Looking at the small data set of 5 students, we can ask many questions:
- How many students are male?
- What is the average score on grade1 and grade2?
- Is there a relationship between the scores on the two parts of the exam?
- How long are the names of our students?
- And so on …
As an example, let’s look at the second and third question.
In Quick-R, we can find several options to get descriptive statistics.
One way is the sapply() function, with the argument mean (avarage).
# From Quick-R: get means for variables in a data frame
# Excluding missing values
sapply(s2, mean, na.rm=TRUE)
Warning in mean.default(X[[i]], ...): argument is not numeric or logical:
returning NA
Warning in mean.default(X[[i]], ...): argument is not numeric or logical:
returning NA
name grade1 grade2 gender exam
NA 29 35 NA 64
This results in a warning, since our data set contains non-numeric data (characters, in name and gender) which cannot be averaged.
Does it surprise you that the mean on **exam** is 64? Why (not)?
We can select the relevant columns (2 and 3). In the expression s2[rows,columns], we select rows and columns between the brackets [rows,columns]. Before the comma, we specify all rows by leaving it blank; after the comma, we specify columns 2 to 3.
sapply(s2[,2:3], mean, na.rm=TRUE)
grade1 grade2
29 35
For the relationship between grade1 and grade2, it would be nice to display it graphically. We can do so in a scatter plot. We can again consult Quick-R, and find some examples.

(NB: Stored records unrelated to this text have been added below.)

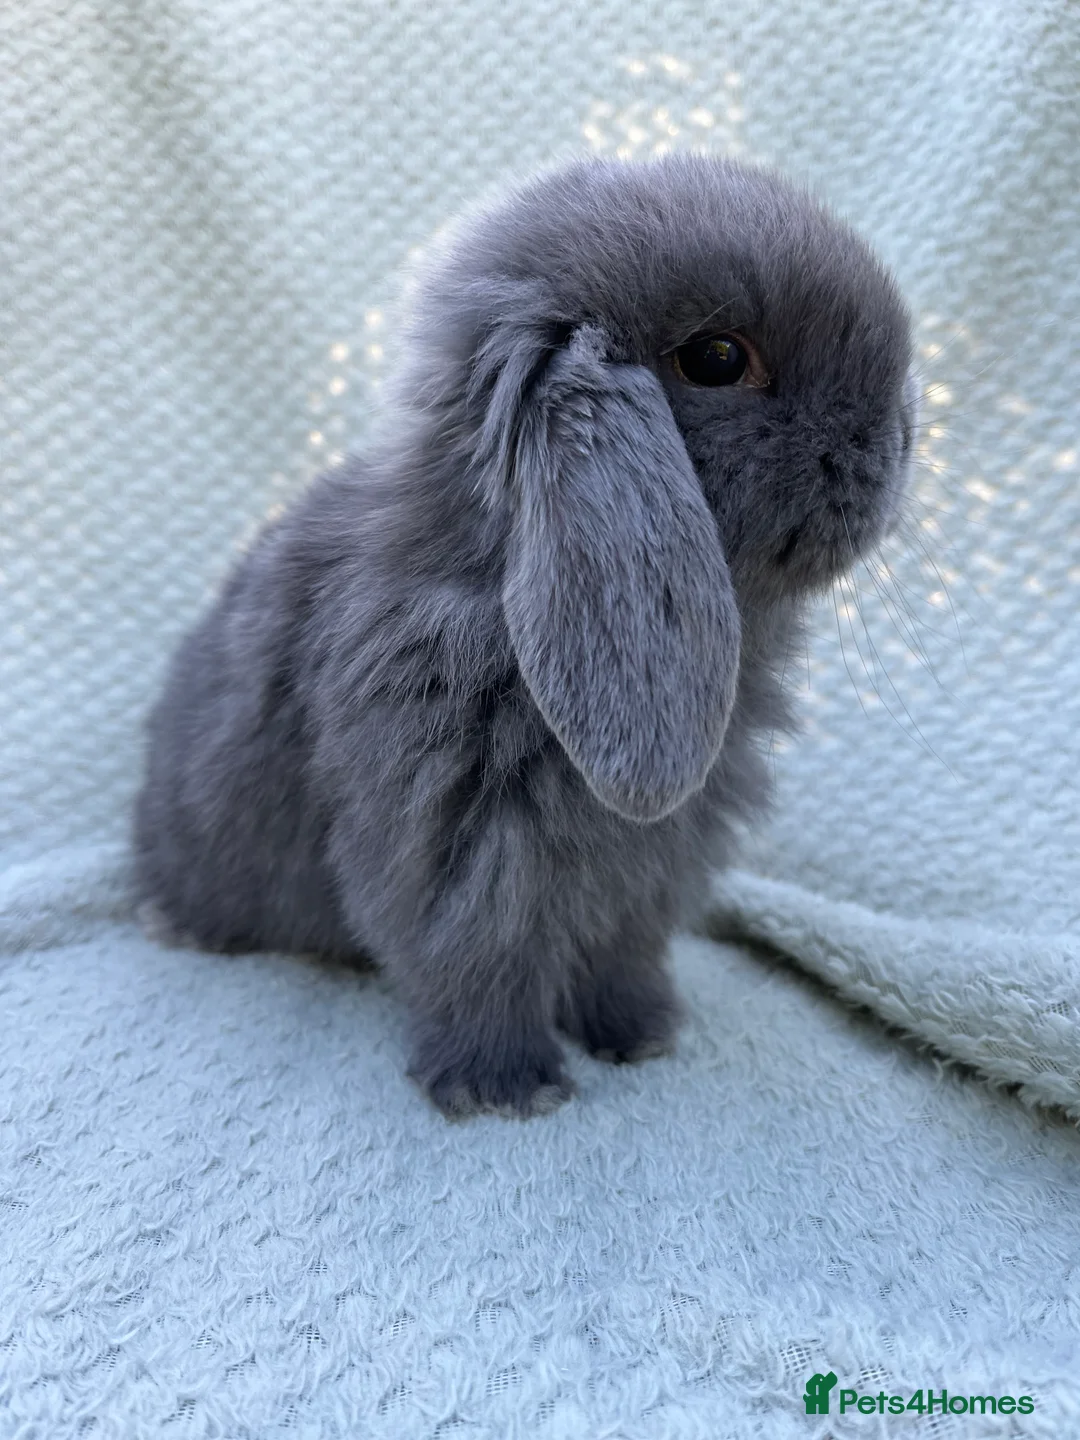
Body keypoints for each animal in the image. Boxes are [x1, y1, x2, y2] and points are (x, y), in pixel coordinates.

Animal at [134, 153, 916, 1118]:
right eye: (717, 358)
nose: (900, 439)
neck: (493, 575)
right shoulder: (456, 851)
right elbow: (475, 970)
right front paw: (506, 1091)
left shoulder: (648, 873)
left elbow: (619, 959)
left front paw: (644, 1037)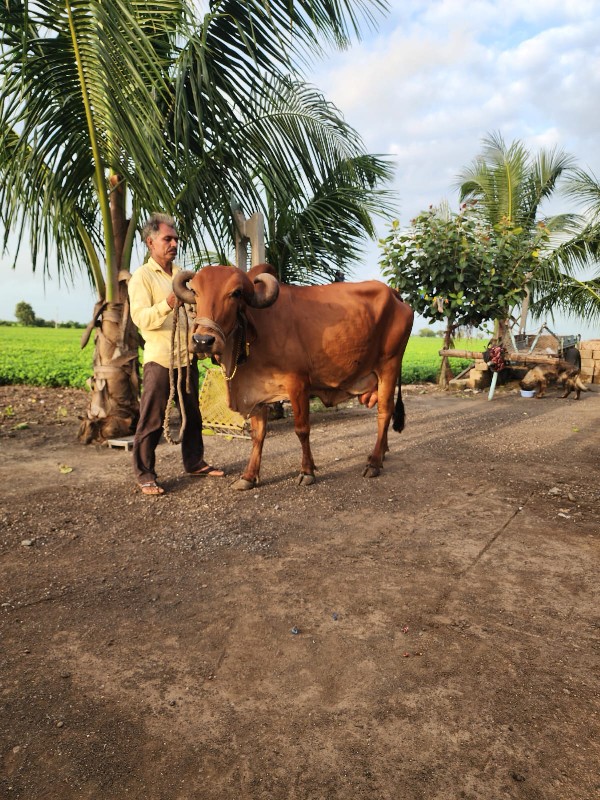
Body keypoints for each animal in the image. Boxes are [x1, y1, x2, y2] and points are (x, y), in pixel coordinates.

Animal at [175, 266, 412, 488]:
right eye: (195, 291)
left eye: (236, 293)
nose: (203, 341)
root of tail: (394, 293)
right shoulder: (257, 392)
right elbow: (258, 435)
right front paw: (248, 476)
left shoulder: (298, 383)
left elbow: (302, 429)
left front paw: (307, 471)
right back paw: (381, 454)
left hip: (389, 365)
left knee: (384, 412)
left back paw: (374, 463)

We copy and paste the code for a simple scatterplot, and adapt it to our data.
# Simple Scatterplot
attach(s2)
The following objects are masked _by_ .GlobalEnv:
gender, grade1, grade2, name
plot(grade1, grade2, main="Scatterplot of Grades",
xlab="Grade 1", ylab="Grade 2", pch=19)
The attach(s2) command tells R to find the variables in the commands that follow, in the s2 data frame. Without the attach() command, we would have to specify s2$grade1 and s2$grade2 in the plot() command. In general, it is considered bad practice to use the attach() command, since it is prone to errors (especially if you forget to use detach() if you switch to another data frame).
4 Summary
In this StatSnip, we have introduced R and Rstudio.
Main points to take-away:
- Familiarize yourself with the 4 panels in RStudio!
- Know how to install packages, and how to invoke the functions in these packages!
- Practice using R as a calculator.
- Create objects using the “<-” operator. Check if these objects pop up in the Environment tab.
- Follow the workflow. Start by creating a project folder for your data project (even for learning R), and open an R-project.
- Practice entering data in R, and create data frames.
- Try to read (csv) files that you have created via Excel.
- Open a script. Type in commands in the script, and run specific lines (by highlighting) in the script, or the whole script.
- Use Google to figure out how to do things in R that we have not (yet) discussed.
- Browse through the examples in Quick-R and Cookbook-for-R!
- Play with the sample data, and try new things!